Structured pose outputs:
==============================

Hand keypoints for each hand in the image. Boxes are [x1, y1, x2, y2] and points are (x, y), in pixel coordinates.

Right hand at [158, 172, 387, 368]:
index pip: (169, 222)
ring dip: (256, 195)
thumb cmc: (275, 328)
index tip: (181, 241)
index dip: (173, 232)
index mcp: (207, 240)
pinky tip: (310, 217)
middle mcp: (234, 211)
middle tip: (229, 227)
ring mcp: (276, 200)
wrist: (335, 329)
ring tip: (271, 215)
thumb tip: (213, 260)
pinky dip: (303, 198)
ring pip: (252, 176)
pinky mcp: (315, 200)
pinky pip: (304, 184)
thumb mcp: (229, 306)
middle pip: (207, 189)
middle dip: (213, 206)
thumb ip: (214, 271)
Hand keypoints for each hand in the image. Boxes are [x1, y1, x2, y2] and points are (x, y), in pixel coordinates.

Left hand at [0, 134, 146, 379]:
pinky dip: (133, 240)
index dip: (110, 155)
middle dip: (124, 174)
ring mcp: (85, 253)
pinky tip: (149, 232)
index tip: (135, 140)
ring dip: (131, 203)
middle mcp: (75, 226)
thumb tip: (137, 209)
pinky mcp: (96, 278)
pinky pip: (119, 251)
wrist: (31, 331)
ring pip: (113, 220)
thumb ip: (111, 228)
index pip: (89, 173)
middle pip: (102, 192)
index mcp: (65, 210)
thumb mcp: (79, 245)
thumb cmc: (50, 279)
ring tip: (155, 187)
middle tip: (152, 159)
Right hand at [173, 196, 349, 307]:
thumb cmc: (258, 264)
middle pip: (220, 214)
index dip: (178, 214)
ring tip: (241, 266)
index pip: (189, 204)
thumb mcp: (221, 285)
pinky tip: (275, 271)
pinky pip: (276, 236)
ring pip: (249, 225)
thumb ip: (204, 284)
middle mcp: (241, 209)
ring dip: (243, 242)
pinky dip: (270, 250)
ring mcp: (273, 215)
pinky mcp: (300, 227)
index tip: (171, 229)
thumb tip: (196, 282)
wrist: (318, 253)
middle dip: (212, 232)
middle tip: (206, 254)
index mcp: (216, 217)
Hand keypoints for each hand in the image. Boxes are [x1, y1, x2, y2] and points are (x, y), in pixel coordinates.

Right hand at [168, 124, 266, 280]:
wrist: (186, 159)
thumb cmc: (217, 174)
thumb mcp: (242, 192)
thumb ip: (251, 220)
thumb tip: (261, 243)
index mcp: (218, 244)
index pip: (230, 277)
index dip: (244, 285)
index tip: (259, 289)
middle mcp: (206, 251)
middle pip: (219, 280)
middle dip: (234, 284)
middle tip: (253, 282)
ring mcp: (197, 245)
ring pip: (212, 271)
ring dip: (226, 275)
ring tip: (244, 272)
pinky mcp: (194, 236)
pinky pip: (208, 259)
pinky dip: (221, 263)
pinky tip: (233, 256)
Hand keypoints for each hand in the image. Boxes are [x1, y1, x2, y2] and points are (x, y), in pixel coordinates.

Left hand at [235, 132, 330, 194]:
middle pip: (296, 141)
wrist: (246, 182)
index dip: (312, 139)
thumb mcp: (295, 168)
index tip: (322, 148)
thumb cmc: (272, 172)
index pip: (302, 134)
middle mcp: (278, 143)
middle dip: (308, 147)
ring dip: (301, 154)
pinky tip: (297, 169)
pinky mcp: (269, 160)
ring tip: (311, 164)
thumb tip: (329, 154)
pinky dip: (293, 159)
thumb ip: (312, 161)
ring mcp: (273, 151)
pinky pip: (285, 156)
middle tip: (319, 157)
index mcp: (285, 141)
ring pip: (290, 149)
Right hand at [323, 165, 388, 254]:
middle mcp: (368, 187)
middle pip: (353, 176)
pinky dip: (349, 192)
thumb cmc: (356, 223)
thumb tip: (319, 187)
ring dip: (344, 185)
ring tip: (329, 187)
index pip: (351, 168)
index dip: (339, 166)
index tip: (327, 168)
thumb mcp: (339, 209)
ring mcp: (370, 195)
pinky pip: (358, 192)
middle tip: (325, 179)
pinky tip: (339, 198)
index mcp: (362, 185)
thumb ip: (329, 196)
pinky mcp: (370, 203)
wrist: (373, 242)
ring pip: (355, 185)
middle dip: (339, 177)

==============================

-- WHAT TO PRODUCE --
Exact duplication of all the data above is expected.

-- SOLVED PROBLEM --
Hand keypoints for each hand in the image. Boxes are [x1, y1, x2, y2] and points are (x, y), in pixel coordinates.

Right hand at [158, 172, 387, 368]:
index pip: (169, 222)
ring dip: (256, 195)
thumb cmc: (275, 328)
index tip: (181, 241)
index dip: (173, 232)
index mcp: (207, 240)
pinky tip: (310, 217)
middle mcp: (234, 211)
middle tip: (229, 227)
ring mcp: (276, 200)
wrist: (335, 329)
ring tip: (271, 215)
thumb tip: (213, 260)
pinky dip: (303, 198)
ring pip: (252, 176)
pinky mcp: (315, 200)
pinky pip: (304, 184)
thumb mcp: (229, 306)
middle pip: (207, 189)
middle dip: (213, 206)
thumb ip: (214, 271)
Hand keypoints for each hand in the image. Boxes are [x1, y1, x2, y2] and points are (x, y), in pixel coordinates.

Left hand at [0, 134, 146, 379]:
pinky dip: (133, 240)
index dip: (110, 155)
middle dip: (124, 174)
ring mcp: (85, 253)
pinky tip: (149, 232)
index tip: (135, 140)
ring dip: (131, 203)
middle mcp: (75, 226)
thumb tip: (137, 209)
pinky mcp: (96, 278)
pinky pip: (119, 251)
wrist: (31, 331)
ring pip: (113, 220)
thumb ip: (111, 228)
index pip: (89, 173)
middle pip: (102, 192)
index mcp: (65, 210)
thumb mcp: (79, 245)
thumb cmc: (50, 279)
ring tip: (155, 187)
middle tip: (152, 159)
Right hand at [173, 196, 349, 307]:
thumb cmc: (258, 264)
middle pip: (220, 214)
index dip: (178, 214)
ring tip: (241, 266)
index pip: (189, 204)
thumb mcp: (221, 285)
pinky tip: (275, 271)
pinky pip: (276, 236)
ring pip: (249, 225)
thumb ip: (204, 284)
middle mcp: (241, 209)
ring dip: (243, 242)
pinky dip: (270, 250)
ring mcp: (273, 215)
pinky mcp: (300, 227)
index tip: (171, 229)
thumb tip: (196, 282)
wrist: (318, 253)
middle dip: (212, 232)
middle tip: (206, 254)
index mcp: (216, 217)
Hand keypoints for each hand in the image. Boxes are [x1, y1, x2, y2] and points are (x, y), in pixel coordinates.

Right hand at [168, 124, 266, 280]:
wrist: (186, 159)
thumb cmc: (217, 174)
thumb mcp: (242, 192)
thumb ip: (251, 220)
thumb tip: (261, 243)
index mcp: (218, 244)
index pip: (230, 277)
index dip: (244, 285)
index tip: (259, 289)
middle mcp: (206, 251)
middle pip: (219, 280)
middle dip: (234, 284)
middle tip: (253, 282)
ring mcp: (197, 245)
ring pip: (212, 271)
ring dip: (226, 275)
ring tip: (244, 272)
pinky mcp: (194, 236)
pinky pip: (208, 259)
pinky dip: (221, 263)
pinky tip: (233, 256)
Hand keypoints for each hand in the image. Boxes are [x1, y1, x2, y2] and points are (x, y), in pixel coordinates.

Left hand at [235, 132, 330, 194]:
middle pip: (296, 141)
wrist: (246, 182)
index dip: (312, 139)
thumb mcp: (295, 168)
index tip: (322, 148)
thumb cmc: (272, 172)
index pip: (302, 134)
middle mcp: (278, 143)
middle dip: (308, 147)
ring dip: (301, 154)
pinky tip: (297, 169)
pinky mcp: (269, 160)
ring tip: (311, 164)
thumb tip: (329, 154)
pinky dip: (293, 159)
thumb ip: (312, 161)
ring mcp: (273, 151)
pinky pip: (285, 156)
middle tip: (319, 157)
index mcp: (285, 141)
ring pip: (290, 149)
Right hand at [323, 165, 388, 254]:
middle mcp: (368, 187)
middle pip: (353, 176)
pinky dip: (349, 192)
thumb cmc: (356, 223)
thumb tip: (319, 187)
ring dip: (344, 185)
ring tip: (329, 187)
index pip: (351, 168)
index dip: (339, 166)
index tip: (327, 168)
thumb mcp: (339, 209)
ring mcp: (370, 195)
pinky pip: (358, 192)
middle tip: (325, 179)
pinky tip: (339, 198)
index mcp: (362, 185)
thumb ip: (329, 196)
pinky mcp: (370, 203)
wrist: (373, 242)
ring pip: (355, 185)
middle dip: (339, 177)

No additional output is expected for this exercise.